本当に危険な脆弱性に対して緊急パッチが発行されます。
ProxyLogonの場合、ビジネスに必須なメールを処理するExchangeサーバが対象です。トラブルが怖く、または影響が出てしまいパッチをなかなか当てられない企業も多かったのではないでしょうか。
そのような場合は緩和策を適用します。緩和策は英語ではmitigate (ミティゲート)やworkaround(ワークアラウンド)と言ったりもします。
ProxyLogonでは以下のようにJPCERT/CCの注意喚起文の中に緩和策の情報へのリンクが記載されていました。

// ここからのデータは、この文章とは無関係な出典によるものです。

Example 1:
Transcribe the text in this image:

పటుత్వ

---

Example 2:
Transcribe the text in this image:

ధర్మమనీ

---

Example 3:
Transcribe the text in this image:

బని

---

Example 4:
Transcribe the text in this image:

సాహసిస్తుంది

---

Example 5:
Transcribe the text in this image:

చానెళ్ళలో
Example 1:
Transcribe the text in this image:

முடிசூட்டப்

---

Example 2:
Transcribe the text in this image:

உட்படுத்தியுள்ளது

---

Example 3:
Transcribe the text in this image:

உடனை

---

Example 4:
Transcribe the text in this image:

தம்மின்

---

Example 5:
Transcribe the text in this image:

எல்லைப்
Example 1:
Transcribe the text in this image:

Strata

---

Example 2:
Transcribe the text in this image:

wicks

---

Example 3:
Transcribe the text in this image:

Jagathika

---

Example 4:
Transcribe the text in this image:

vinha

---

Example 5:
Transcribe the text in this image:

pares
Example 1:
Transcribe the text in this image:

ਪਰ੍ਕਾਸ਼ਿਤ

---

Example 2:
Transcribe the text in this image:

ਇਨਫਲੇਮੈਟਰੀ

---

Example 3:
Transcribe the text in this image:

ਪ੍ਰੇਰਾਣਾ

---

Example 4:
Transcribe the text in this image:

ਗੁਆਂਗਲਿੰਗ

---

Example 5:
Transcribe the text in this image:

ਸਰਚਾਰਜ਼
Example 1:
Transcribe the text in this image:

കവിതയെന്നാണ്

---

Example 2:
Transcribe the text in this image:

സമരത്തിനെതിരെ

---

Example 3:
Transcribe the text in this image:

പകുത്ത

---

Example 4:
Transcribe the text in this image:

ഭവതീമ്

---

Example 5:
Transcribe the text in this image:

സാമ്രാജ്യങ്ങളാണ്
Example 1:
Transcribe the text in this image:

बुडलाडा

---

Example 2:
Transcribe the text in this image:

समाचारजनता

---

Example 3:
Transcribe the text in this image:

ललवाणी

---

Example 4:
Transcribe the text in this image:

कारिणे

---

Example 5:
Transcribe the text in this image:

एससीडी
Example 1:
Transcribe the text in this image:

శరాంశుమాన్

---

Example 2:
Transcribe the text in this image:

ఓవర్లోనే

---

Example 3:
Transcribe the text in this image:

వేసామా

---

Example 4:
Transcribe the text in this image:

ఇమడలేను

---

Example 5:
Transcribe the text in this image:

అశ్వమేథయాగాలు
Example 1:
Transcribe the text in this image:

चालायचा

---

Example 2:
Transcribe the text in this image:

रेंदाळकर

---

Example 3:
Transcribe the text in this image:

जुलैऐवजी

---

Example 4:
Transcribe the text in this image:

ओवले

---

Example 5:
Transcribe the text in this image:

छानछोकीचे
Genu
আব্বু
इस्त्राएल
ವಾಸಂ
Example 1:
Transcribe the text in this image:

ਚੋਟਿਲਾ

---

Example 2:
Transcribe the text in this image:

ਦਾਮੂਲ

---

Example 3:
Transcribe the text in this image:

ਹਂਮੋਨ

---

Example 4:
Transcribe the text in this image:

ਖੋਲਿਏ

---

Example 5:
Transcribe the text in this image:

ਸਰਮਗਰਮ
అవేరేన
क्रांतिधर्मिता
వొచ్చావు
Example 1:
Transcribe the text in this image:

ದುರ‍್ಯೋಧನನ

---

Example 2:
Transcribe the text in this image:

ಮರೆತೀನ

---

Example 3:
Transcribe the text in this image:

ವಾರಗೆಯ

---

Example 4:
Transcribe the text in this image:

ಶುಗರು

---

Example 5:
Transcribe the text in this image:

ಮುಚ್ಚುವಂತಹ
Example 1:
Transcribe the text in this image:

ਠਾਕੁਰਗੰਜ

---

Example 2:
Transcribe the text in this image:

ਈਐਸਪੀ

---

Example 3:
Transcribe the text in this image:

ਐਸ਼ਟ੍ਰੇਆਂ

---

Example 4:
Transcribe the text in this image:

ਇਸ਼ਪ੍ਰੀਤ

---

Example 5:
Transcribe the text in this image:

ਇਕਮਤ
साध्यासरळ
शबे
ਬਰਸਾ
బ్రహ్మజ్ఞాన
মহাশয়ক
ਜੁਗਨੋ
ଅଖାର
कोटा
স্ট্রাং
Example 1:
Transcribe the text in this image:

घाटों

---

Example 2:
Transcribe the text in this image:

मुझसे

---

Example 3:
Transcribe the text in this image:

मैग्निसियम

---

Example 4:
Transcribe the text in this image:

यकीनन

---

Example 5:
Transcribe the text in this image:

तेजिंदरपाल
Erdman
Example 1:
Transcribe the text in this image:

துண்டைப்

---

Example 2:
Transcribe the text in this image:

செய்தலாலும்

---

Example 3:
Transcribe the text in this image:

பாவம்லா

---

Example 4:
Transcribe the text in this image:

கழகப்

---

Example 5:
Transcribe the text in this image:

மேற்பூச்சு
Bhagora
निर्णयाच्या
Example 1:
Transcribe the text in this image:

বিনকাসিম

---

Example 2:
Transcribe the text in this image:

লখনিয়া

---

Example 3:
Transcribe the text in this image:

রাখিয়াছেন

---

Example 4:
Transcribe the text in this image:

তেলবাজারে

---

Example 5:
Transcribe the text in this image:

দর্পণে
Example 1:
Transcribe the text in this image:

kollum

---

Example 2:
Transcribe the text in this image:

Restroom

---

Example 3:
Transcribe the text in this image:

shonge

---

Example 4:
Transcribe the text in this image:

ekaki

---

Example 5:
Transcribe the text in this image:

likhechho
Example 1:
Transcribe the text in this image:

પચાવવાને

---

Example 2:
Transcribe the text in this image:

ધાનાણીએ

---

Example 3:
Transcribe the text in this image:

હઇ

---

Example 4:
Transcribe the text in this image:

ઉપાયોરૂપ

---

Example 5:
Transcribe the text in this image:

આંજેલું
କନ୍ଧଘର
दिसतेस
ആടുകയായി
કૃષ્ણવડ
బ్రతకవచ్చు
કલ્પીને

[JPCERT/CC] Microsoft Exchange Serverの複数の脆弱性に関する注意喚起
マイクロソフトが改めてブログを公開し、速やかな対策実施に加え、脆弱性を悪用する攻撃の被害有無の調査を推奨するとともに、侵入の痕跡有無を調査するPowerShellスクリプトなどをGithubで公開しています。また、本脆弱性を悪用した攻撃については、VolexityやFireEye、米CISAなどもインジケータや調査方法に関する情報を公開しています。マイクロソフトなどが提供する情報を参考に、速やかな対策実施や調査を実施することを推奨します。

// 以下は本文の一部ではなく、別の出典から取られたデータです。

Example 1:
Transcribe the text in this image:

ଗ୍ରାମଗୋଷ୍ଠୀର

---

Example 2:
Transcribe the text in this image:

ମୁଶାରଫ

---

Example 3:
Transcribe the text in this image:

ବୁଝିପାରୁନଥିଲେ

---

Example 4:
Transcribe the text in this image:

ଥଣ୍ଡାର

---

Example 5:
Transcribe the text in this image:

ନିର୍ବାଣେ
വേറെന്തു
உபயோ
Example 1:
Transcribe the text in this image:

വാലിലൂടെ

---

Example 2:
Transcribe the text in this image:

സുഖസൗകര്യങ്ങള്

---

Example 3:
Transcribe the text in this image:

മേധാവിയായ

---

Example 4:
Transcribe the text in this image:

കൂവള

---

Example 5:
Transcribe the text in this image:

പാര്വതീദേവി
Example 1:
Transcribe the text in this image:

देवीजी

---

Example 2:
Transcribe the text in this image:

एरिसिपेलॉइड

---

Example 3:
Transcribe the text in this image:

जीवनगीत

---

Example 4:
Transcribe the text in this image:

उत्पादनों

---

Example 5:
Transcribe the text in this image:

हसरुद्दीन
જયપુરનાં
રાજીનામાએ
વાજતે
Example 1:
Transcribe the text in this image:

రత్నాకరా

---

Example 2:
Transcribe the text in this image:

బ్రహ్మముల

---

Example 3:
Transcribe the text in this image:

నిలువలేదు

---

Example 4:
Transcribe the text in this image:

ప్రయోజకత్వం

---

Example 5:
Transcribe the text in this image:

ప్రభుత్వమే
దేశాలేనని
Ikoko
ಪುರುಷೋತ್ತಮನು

マイクロソフト株式会社 Exchange Server の脆弱性の緩和策
https://msrc-blog.microsoft.com/2021/03/07/20210306_exchangeoob_mitigations/
緩和策は攻撃に対する時間稼ぎです。緩和策をとったからパッチは当てなくていいという考えかたは取るべきではありません。根本解決はパッチを当てることです。パッチを当てる環境を整えましょう。
3. おわりに
ProxyLogonを題材に脆弱性管理方法について述べました。自社の管理状況のチェックにお役立てください。